Women's Hoops Blog

Inane commentary on a game that deserves far better

Tuesday, June 15, 2010

Boy, someone must have really ticked off Glenn Nelson of HoopGurlz: Snub sparks questions about process
If the oversight weren't so obvious, the exclusion of Moriah Jefferson from USA Basketball's teen-years national teams would not be a damning, final-straw piece of evidence that this country's basketball governing body does not have its act together with regard to the selection of women's candidates or players, not to mention determining its role in the development of said players.

USA Basketball selection committees almost are legendary for sending messages to player pools. In this case, the dispatch is confounding: If you nearly made the team one year on one leg, pick yourself off the floor, and come back the next and reveal yourself to be one of the nation's truly luminary, young basketball products, that still isn't enough.

If there is a puzzle into which a player such as Jefferson, the hyper-kenetic, ultra-creative point guard from Glenn Heights, Texas, does not fit, then USA Basketball should reveal that puzzle, not make everyone assume its composition by revealing only the other pieces. Does USA Basketball have a blueprint for what constitutes the "American style" of hoops? If so, why keep it such a secret?

Here are some quick thoughts in response to Glenn:

1) He makes a lot of accusations in the form of questions... and doesn't really have any practical answers.

2) If he wants to accuse the Committee of hamstringing USA basketball, he needs to back it up with evidence. Make a list of players on the team that are clearly there because a coach or AAU club wants the "cred."

And if you want to talk "agenda" -- what kind of "agenda" would a ranking service have?
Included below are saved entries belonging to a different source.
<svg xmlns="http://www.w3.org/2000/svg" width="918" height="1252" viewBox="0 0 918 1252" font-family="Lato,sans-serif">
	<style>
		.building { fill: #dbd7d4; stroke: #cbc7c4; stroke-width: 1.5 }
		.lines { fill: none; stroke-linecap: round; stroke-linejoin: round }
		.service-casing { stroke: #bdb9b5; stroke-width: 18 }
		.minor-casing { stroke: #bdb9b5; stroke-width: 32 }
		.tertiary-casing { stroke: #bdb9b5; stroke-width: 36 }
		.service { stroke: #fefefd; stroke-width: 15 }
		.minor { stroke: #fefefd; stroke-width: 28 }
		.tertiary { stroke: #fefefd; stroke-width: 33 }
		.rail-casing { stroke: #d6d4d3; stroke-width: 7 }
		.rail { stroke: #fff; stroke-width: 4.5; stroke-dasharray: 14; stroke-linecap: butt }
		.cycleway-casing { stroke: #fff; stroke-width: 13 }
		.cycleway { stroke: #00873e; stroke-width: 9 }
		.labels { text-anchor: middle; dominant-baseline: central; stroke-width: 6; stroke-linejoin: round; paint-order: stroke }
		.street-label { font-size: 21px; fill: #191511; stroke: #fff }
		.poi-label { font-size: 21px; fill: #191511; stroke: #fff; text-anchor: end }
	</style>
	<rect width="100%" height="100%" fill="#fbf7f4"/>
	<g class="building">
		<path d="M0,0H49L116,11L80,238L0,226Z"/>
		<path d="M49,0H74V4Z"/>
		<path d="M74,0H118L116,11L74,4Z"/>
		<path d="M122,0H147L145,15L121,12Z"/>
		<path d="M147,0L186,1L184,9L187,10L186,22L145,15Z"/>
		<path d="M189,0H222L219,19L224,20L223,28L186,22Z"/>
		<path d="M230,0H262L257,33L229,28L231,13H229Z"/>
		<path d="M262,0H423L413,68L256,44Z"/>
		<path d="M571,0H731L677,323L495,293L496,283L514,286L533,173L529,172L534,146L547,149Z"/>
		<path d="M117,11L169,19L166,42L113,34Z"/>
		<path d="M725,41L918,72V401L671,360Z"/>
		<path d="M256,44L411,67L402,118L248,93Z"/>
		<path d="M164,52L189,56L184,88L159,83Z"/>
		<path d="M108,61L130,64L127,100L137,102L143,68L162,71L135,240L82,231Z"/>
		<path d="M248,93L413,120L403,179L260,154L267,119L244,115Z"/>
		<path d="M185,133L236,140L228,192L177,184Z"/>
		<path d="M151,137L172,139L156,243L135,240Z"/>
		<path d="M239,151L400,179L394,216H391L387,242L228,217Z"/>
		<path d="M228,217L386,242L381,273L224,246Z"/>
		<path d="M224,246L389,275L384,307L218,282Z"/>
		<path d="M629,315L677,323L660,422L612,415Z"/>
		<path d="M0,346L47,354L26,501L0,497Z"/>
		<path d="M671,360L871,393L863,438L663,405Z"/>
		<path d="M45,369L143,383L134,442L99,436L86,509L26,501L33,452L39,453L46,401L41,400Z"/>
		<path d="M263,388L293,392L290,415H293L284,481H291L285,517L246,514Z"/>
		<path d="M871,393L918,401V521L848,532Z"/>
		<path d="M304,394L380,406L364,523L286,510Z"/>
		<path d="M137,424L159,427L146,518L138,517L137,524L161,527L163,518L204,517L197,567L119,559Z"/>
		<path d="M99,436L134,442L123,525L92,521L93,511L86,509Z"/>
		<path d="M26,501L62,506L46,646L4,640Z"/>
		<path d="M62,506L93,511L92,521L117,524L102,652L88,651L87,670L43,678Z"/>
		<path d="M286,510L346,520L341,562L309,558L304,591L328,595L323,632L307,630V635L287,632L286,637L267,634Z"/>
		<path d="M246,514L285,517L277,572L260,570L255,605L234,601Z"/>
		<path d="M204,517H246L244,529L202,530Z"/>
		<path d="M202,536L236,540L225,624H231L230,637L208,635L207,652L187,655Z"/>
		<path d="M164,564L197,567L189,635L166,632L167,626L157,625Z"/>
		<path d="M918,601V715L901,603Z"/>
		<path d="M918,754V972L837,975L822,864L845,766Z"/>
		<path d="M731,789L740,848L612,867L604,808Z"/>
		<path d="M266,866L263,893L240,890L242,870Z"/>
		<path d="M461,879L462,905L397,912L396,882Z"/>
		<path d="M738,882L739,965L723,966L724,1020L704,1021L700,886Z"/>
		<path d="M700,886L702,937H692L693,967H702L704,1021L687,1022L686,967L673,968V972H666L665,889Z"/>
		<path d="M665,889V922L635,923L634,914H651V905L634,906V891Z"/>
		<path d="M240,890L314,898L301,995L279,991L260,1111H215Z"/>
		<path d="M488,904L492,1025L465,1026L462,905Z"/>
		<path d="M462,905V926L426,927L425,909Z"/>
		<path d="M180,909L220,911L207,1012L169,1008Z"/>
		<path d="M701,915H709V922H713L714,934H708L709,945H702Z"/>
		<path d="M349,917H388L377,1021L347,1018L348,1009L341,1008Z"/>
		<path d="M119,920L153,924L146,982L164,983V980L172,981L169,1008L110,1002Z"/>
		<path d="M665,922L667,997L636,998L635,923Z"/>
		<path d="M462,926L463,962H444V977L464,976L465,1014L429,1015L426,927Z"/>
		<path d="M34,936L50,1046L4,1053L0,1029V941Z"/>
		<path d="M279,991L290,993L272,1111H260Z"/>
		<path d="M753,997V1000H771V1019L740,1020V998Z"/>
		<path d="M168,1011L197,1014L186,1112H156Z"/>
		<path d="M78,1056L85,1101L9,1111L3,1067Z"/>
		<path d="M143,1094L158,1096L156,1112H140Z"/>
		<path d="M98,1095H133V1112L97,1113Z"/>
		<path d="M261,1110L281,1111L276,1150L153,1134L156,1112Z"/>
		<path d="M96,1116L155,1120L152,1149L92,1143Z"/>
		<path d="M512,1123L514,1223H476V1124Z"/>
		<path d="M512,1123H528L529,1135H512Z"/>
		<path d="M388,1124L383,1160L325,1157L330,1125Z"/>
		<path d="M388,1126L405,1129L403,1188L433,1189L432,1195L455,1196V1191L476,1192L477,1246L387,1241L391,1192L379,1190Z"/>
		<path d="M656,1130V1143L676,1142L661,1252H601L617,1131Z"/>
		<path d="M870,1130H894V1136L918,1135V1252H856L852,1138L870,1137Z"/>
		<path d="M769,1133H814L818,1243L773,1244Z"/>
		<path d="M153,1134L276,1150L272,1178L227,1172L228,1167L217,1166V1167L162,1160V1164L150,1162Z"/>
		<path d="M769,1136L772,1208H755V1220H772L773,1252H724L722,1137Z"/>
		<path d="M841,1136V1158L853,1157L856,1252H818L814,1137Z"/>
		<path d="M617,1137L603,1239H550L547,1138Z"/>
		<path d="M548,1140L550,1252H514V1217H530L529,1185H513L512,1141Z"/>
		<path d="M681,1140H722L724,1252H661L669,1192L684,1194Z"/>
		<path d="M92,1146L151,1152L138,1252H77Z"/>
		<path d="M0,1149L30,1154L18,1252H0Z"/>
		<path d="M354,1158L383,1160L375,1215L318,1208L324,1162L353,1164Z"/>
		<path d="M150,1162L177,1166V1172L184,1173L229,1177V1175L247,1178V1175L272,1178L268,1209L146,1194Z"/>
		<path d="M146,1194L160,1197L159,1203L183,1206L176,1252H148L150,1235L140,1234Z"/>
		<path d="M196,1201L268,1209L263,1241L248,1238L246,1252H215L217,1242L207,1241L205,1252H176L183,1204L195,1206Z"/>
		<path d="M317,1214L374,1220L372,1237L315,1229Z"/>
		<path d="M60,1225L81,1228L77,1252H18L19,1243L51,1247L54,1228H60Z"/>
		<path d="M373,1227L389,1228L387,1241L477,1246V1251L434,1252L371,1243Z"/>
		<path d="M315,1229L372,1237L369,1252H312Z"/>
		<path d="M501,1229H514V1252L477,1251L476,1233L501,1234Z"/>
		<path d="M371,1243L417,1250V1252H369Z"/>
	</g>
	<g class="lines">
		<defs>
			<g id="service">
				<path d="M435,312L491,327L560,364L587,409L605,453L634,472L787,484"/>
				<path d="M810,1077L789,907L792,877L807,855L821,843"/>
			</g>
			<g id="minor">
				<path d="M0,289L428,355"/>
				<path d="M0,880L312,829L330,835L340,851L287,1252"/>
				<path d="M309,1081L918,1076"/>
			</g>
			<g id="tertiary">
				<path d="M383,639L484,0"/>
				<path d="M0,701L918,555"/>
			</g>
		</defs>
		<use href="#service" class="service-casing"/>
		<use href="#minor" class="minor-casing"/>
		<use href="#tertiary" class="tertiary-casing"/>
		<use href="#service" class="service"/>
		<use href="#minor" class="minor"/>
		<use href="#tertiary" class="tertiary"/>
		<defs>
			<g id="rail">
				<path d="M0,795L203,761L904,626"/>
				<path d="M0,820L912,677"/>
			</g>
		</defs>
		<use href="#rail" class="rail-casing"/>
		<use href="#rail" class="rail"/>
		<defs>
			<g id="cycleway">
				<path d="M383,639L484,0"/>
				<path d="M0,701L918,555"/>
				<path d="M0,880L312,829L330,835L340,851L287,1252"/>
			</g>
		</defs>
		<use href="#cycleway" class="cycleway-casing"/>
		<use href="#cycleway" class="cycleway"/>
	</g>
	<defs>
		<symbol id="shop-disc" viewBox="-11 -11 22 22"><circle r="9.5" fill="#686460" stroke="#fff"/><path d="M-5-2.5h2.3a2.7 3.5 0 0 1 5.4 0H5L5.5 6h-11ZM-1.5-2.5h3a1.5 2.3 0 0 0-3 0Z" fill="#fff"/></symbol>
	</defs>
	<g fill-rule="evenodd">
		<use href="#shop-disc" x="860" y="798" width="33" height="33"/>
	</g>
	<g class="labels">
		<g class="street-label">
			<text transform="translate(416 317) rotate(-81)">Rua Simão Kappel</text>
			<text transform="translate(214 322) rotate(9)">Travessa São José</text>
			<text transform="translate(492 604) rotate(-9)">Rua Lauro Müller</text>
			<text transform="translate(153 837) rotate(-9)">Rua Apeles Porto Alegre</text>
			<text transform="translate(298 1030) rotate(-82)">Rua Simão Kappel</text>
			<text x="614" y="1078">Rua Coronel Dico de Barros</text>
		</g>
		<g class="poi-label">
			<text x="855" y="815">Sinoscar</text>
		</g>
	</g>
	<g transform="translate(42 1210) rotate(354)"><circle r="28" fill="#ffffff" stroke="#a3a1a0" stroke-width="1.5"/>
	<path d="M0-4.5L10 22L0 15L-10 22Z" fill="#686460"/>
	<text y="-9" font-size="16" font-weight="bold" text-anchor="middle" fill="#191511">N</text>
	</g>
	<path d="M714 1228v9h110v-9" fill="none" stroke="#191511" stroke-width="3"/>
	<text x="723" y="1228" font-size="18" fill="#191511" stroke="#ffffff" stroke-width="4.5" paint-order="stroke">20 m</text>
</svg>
3) If he's wondering who's beating the bushes for the next best thing, ask the college coaches about how much time and money they spend on recruiting.

4) Obviously, he believes that his crew evaluated the on court performance of the athletes and "Chose the best." And he feels that the Committees choices were wrong and the Committee was biased or incompetent.

Could it be, possibly, that he simply doesn't understand there's more to being a USA player than what you do on the court? Was he watching the players in the dorms? On the bus? In meetings? Does he have the whole picture?

And why on earth would the Committee share their "evaluation cards" with the media? So that they can embarrass a player by printing they were seen as "headstrong and selfish"?

5) Coaches and players and parents ALWAYS grumble. Sure, repeat the "I'm scared to voice my issues because I'll get snubbed in the future" line. That's a friggin' cop out. If you whine and complain, that's one thing. If you honestly ask for information and an evaluation, that's another thing.

It's like the difference between a player or coach who complains and bad mouths the refs v. the one who is smart enough to ask "What is she doing wrong so I can fix it."? One is all about ego. The other is all about working through their ego to better themselves and the game.